Construction has begun on a $39 million, 501-bed student housing complex on the Busch Campus at Rutgers University.

Eugene Gilligan, Contributing Writer

Busch Campus at Rutgers University

Piscataway, N.J.–Construction has begun on a $39 million, 501-bed student housing complex on the Busch Campus at Rutgers University. Designed by Atlanta-based Niles Bolton Associates, the three-building, 150,000-square-foot complex is scheduled to open in the Fall of 2011.

The new housing is designed around the concept of creating a “living and learning” community that facilitates increased interaction between students and faculty from the life sciences engineering disciplines.

The three-building community, which will house mostly freshmen, creates a large, courtyard space designed to accommodate student recreation, outdoor studying or special events.
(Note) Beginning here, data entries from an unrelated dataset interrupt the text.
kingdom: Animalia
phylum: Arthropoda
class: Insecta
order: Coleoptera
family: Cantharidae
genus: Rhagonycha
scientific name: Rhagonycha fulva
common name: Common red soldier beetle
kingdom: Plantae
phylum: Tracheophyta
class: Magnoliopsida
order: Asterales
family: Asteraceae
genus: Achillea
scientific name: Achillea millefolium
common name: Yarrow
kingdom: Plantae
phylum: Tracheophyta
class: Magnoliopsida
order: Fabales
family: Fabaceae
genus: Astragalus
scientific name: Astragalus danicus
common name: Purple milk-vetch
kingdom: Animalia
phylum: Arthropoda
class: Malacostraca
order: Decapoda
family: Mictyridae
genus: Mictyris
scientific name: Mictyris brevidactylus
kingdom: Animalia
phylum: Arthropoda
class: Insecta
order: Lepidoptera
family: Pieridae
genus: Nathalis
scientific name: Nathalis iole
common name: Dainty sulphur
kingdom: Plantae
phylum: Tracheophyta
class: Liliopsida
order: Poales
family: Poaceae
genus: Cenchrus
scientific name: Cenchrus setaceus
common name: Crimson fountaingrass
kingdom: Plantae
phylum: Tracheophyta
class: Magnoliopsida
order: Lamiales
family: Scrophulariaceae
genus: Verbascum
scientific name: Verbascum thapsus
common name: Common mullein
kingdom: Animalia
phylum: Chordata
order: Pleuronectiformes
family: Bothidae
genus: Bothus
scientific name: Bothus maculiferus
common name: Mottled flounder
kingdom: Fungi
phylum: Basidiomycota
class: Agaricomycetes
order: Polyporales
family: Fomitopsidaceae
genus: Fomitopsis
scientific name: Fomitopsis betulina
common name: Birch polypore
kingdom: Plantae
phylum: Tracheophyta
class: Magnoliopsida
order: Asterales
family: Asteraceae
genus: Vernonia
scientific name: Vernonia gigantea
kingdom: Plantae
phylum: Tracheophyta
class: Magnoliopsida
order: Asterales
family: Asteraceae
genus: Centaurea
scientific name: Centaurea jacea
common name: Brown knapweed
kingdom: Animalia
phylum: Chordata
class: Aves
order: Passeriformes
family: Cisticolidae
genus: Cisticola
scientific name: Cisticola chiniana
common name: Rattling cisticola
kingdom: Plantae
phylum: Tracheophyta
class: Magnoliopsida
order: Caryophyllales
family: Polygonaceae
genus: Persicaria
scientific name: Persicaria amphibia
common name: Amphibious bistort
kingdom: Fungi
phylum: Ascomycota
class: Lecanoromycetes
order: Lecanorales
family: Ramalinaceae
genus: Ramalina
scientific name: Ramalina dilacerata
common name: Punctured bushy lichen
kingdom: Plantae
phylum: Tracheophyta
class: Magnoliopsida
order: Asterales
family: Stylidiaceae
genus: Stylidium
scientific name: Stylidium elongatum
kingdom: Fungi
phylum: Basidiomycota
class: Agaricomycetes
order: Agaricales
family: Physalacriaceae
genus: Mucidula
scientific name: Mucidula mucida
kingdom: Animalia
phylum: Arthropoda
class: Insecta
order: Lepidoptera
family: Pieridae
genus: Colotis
The buildings will provide amenities such as social program space designed to accommodate up to 300 students, a study lounge with room for 80 people, a computer lab that serves classes of up to 60 students, and four-story entry atriums. Units will be arranged in suite-style configurations, with shared bathrooms.

Rutgers has the second largest amount of on-campus student housing among U.S. universities, says Jeff Smith, principal at Niles Bolton Associates. A major initiative of the 53,000-student university has been to create student housing that allows professors to come to dormitories to conduct classes. In this new development, social program space can also be used as classroom space, Smith says. Rutgers is not alone, he says, as Niles Bolton is now working on a student housing project at Georgia Gwinnett College where student living areas can also serve as lecture space.

Student housing construction has not been slowed as severely by the recession as other property types, Smith says, and competition to win this business has been stiff. He says, however, he is seeing more activity among private developers.

“We’ve had a busy first quarter,” he says. “It’s more than a silver lining.”